Paru en 2005, Freakonomics, coécrit par l’économiste Steven Levitt et le journaliste Stephen Dubner, fut un petit phénomène éditorial avec quelque cinq millions d’exemplaires vendus aux États-Unis et dans le reste du monde. Devant ce succès, une poignée de producteurs a eu l’idée saugrenue d’adapter au cinéma quelques-unes des idées développées dans cet essai, sous la forme d’un documentaire « à sketches ». Le spectateur réalisera une économie substantielle en s’abstenant d’aller voir le résultat en salles.
Ne vous attendez pas à ce que Freakonomics propose une critique de fond du modèle économique dominant. Le film comme le livre se sont choisi un angle d’attaque bien moins ambitieux, bien que potentiellement pertinent : ils remettent en question quelques « idées reçues » en les passant à la moulinette de l’outil statistique (auquel est un peu hâtivement réduite la science économique).
Les producteurs ont embrigadé une demi-douzaine de documentaristes – pas les plus inspirés, hélas. Le plus connu, Morgan Spurlock était déjà responsable du pénible Super Size Me ; il signe la première partie du film, qui est aussi la plus faible. Mais, au niveau formel, aucun des quatre segments qui composent Freakonomics ne surnage vraiment. Tous recourent aux mêmes effets faciles censés rendre leur vision ludique et séduisante : micros-trottoirs (soit le degré zéro de l’enquête et de la démonstration), musique sautillante, innombrables petites animations, fausse ingénuité du commentaire, surdramatisation, etc. Le plus souvent, l’image ne fait qu’illustrer platement ce que raconte l’incessante voix off. Concentré d’infotainment, Freakonomics aurait peut-être mérité d’être programmé un après-midi de semaine sur une chaîne de télévision généraliste, mais sa sortie en salles ne s’imposait pas.
La faiblesse de la mise en scène fait écho au simplisme du discours. Aux yeux du spectateur français, le film semblera enfoncer quelques portes ouvertes – quand on « découvre », par exemple, que le destin d’un enfant est bien moins conditionné par le prénom dont il a été affublé à la naissance que par son origine sociale… Toutefois, Freakonomics s’adresse en priorité au public américain, dont les préjugés ne sont pas forcément les mêmes que les nôtres. Et globalement, les thèses de Dubner et Levitt ne sont pas antipathiques ; la mise en évidence d’une corrélation entre la légalisation de l’avortement (sujet sensible s’il en est, de l’autre côté de l’Atlantique) et la chute de la criminalité dans les années 1980 est même assez culottée.

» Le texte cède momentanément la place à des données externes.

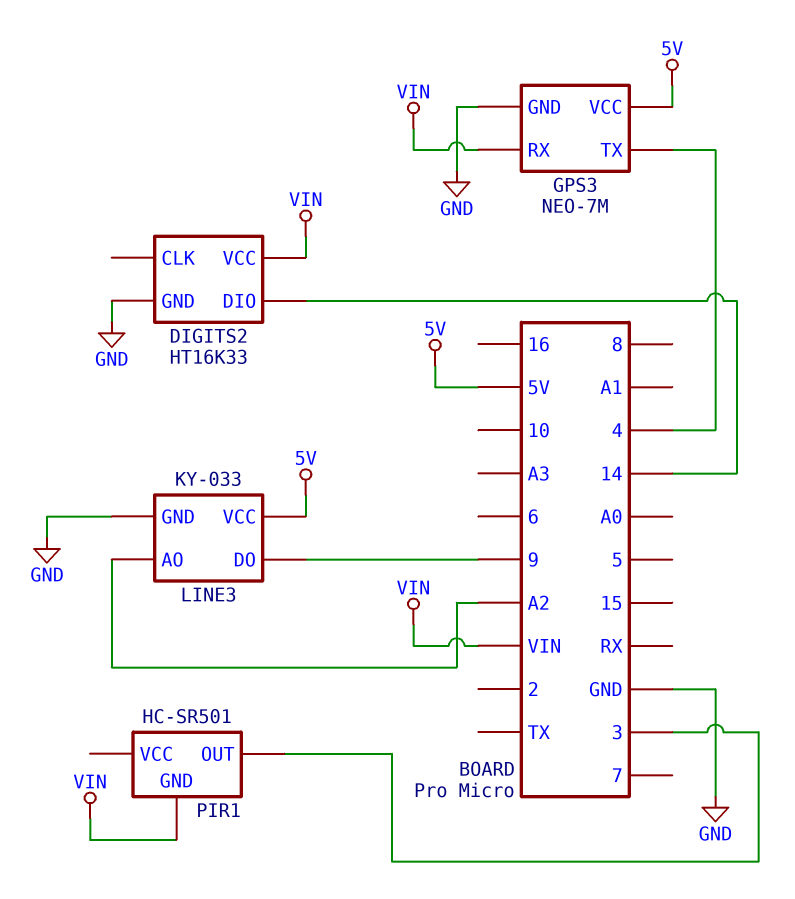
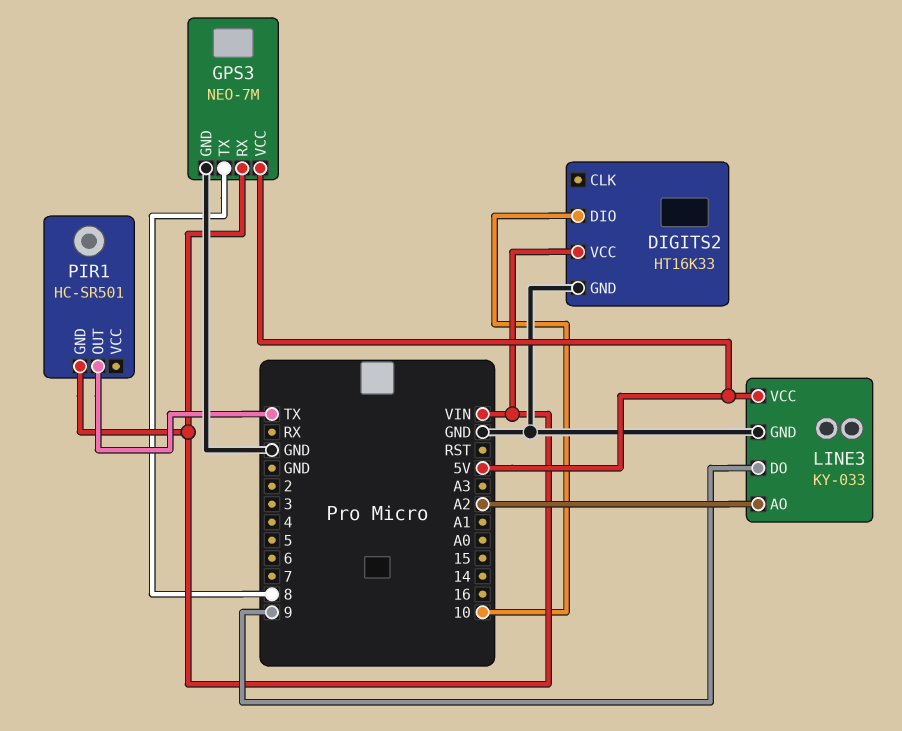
DIGITS2 pin DIO: 14 -> 10
GPS3 pin TX: 4 -> 8
PIR1 pin OUT: 3 -> TX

Pour autant, et même en tenant compte du contexte et de la volonté ouvertement vulgarisatrice de Levitt et Dubner, la plupart de leurs démonstrations restent modérément convaincantes, tant certains de leurs rapprochements sont hasardeux, et leurs présupposés problématiques. La démarche des auteurs est ainsi marquée par un positivisme un peu naïf : en vouant un culte aux Chiffres, censés pouvoir tout exprimer et tout expliquer, ils oublient que les statistiques peuvent aussi être manipulées, qu’on peut leur faire dire n’importe quoi, y compris le pire : rappelons que, dix ans avant Freakonomics, un autre succès de librairie américain, The Bell Curve, prétendait mettre en évidence scientifiquement des différences d’intelligence en fonction de l’appartenance dite « ethnique ». Par ailleurs, en posant le postulat que les individus ne sont mus que par leur petit intérêt égoïste, au détriment de tout autre valeur ou principe moral, Freakonomics ne s’éloigne guère de la vision étriquée de la société et de la nature humaine que véhicule la doxa libérale. Les auteurs sont bien moins iconoclastes qu’ils se prétendent.